ACTIVITY -
Taking the line containing "El líder conservador" as the first and the last line of the entries as the end, reproduce every line between them exactly, including both.

AVAILABLE RECORDS -
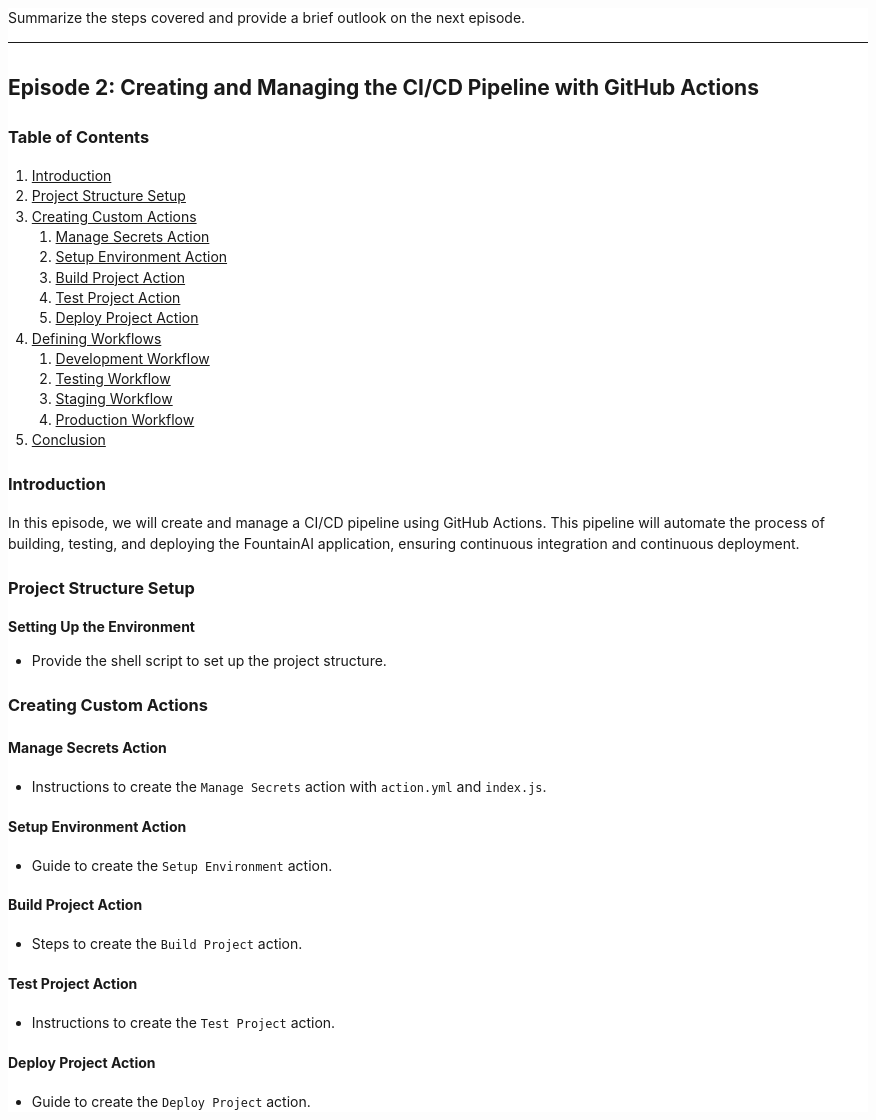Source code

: Summarize the steps covered and provide a brief outlook on the next episode.

---

## Episode 2: Creating and Managing the CI/CD Pipeline with GitHub Actions

### Table of Contents
1. [Introduction](#introduction-2)
2. [Project Structure Setup](#project-structure-setup)
3. [Creating Custom Actions](#creating-custom-actions)
    1. [Manage Secrets Action](#manage-secrets-action)
    2. [Setup Environment Action](#setup-environment-action)
    3. [Build Project Action](#build-project-action)
    4. [Test Project Action](#test-project-action)
    5. [Deploy Project Action](#deploy-project-action)
4. [Defining Workflows](#defining-workflows)
    1. [Development Workflow](#development-workflow)
    2. [Testing Workflow](#testing-workflow)
    3. [Staging Workflow](#staging-workflow)
    4. [Production Workflow](#production-workflow)
5. [Conclusion](#conclusion-1)

### Introduction

In this episode, we will create and manage a CI/CD pipeline using GitHub Actions. This pipeline will automate the process of building, testing, and deploying the FountainAI application, ensuring continuous integration and continuous deployment.

### Project Structure Setup

**Setting Up the Environment**
- Provide the shell script to set up the project structure.

### Creating Custom Actions

#### Manage Secrets Action
- Instructions to create the `Manage Secrets` action with `action.yml` and `index.js`.

#### Setup Environment Action
- Guide to create the `Setup Environment` action.

#### Build Project Action
- Steps to create the `Build Project` action.

#### Test Project Action
- Instructions to create the `Test Project` action.

#### Deploy Project Action
- Guide to create the `Deploy Project` action.
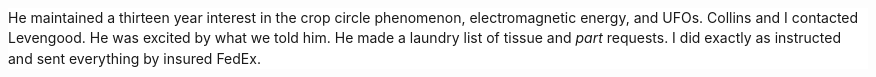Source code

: He maintained a thirteen year interest in the crop circle phenomenon, 
electromagnetic energy, 
and UFOs. 
Collins and I contacted Levengood.
He was excited by what we told him.
He made a laundry list of tissue and *part* requests.
I did exactly as instructed and sent everything by insured FedEx. 




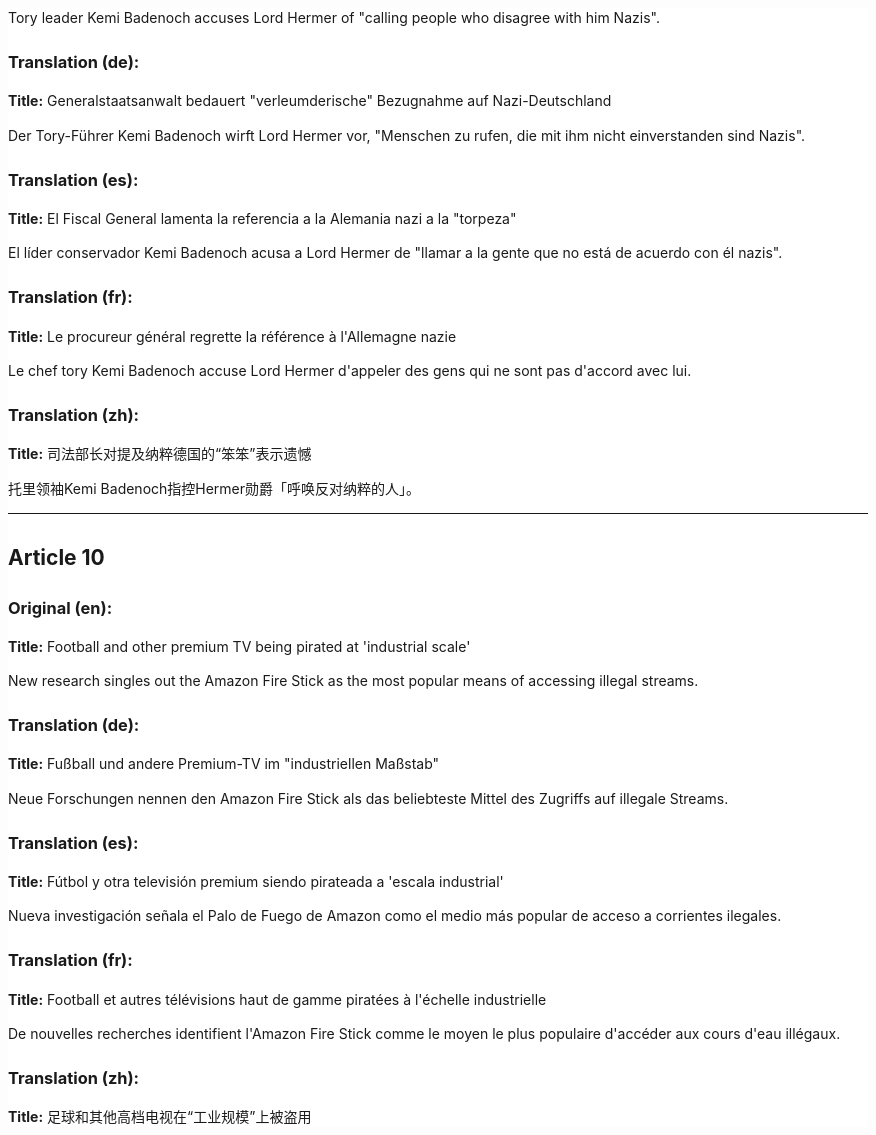 Tory leader Kemi Badenoch accuses Lord Hermer of "calling people who disagree with him Nazis".

### Translation (de):
**Title:** Generalstaatsanwalt bedauert "verleumderische" Bezugnahme auf Nazi-Deutschland

Der Tory-Führer Kemi Badenoch wirft Lord Hermer vor, "Menschen zu rufen, die mit ihm nicht einverstanden sind Nazis".

### Translation (es):
**Title:** El Fiscal General lamenta la referencia a la Alemania nazi a la "torpeza"

El líder conservador Kemi Badenoch acusa a Lord Hermer de "llamar a la gente que no está de acuerdo con él nazis".

### Translation (fr):
**Title:** Le procureur général regrette la référence à l'Allemagne nazie

Le chef tory Kemi Badenoch accuse Lord Hermer d'appeler des gens qui ne sont pas d'accord avec lui.

### Translation (zh):
**Title:** 司法部长对提及纳粹德国的“笨笨”表示遗憾

托里领袖Kemi Badenoch指控Hermer勋爵「呼唤反对纳粹的人」。

---

## Article 10
### Original (en):
**Title:** Football and other premium TV being pirated at 'industrial scale'

New research singles out the Amazon Fire Stick as the most popular means of accessing illegal streams.

### Translation (de):
**Title:** Fußball und andere Premium-TV im "industriellen Maßstab"

Neue Forschungen nennen den Amazon Fire Stick als das beliebteste Mittel des Zugriffs auf illegale Streams.

### Translation (es):
**Title:** Fútbol y otra televisión premium siendo pirateada a 'escala industrial'

Nueva investigación señala el Palo de Fuego de Amazon como el medio más popular de acceso a corrientes ilegales.

### Translation (fr):
**Title:** Football et autres télévisions haut de gamme piratées à l'échelle industrielle

De nouvelles recherches identifient l'Amazon Fire Stick comme le moyen le plus populaire d'accéder aux cours d'eau illégaux.

### Translation (zh):
**Title:** 足球和其他高档电视在“工业规模”上被盗用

EXERCISE RESPONSE -
El líder conservador Kemi Badenoch acusa a Lord Hermer de "llamar a la gente que no está de acuerdo con él nazis".

### Translation (fr):
**Title:** Le procureur général regrette la référence à l'Allemagne nazie

Le chef tory Kemi Badenoch accuse Lord Hermer d'appeler des gens qui ne sont pas d'accord avec lui.

### Translation (zh):
**Title:** 司法部长对提及纳粹德国的“笨笨”表示遗憾

托里领袖Kemi Badenoch指控Hermer勋爵「呼唤反对纳粹的人」。

---

## Article 10
### Original (en):
**Title:** Football and other premium TV being pirated at 'industrial scale'

New research singles out the Amazon Fire Stick as the most popular means of accessing illegal streams.

### Translation (de):
**Title:** Fußball und andere Premium-TV im "industriellen Maßstab"

Neue Forschungen nennen den Amazon Fire Stick als das beliebteste Mittel des Zugriffs auf illegale Streams.

### Translation (es):
**Title:** Fútbol y otra televisión premium siendo pirateada a 'escala industrial'

Nueva investigación señala el Palo de Fuego de Amazon como el medio más popular de acceso a corrientes ilegales.

### Translation (fr):
**Title:** Football et autres télévisions haut de gamme piratées à l'échelle industrielle

De nouvelles recherches identifient l'Amazon Fire Stick comme le moyen le plus populaire d'accéder aux cours d'eau illégaux.

### Translation (zh):
**Title:** 足球和其他高档电视在“工业规模”上被盗用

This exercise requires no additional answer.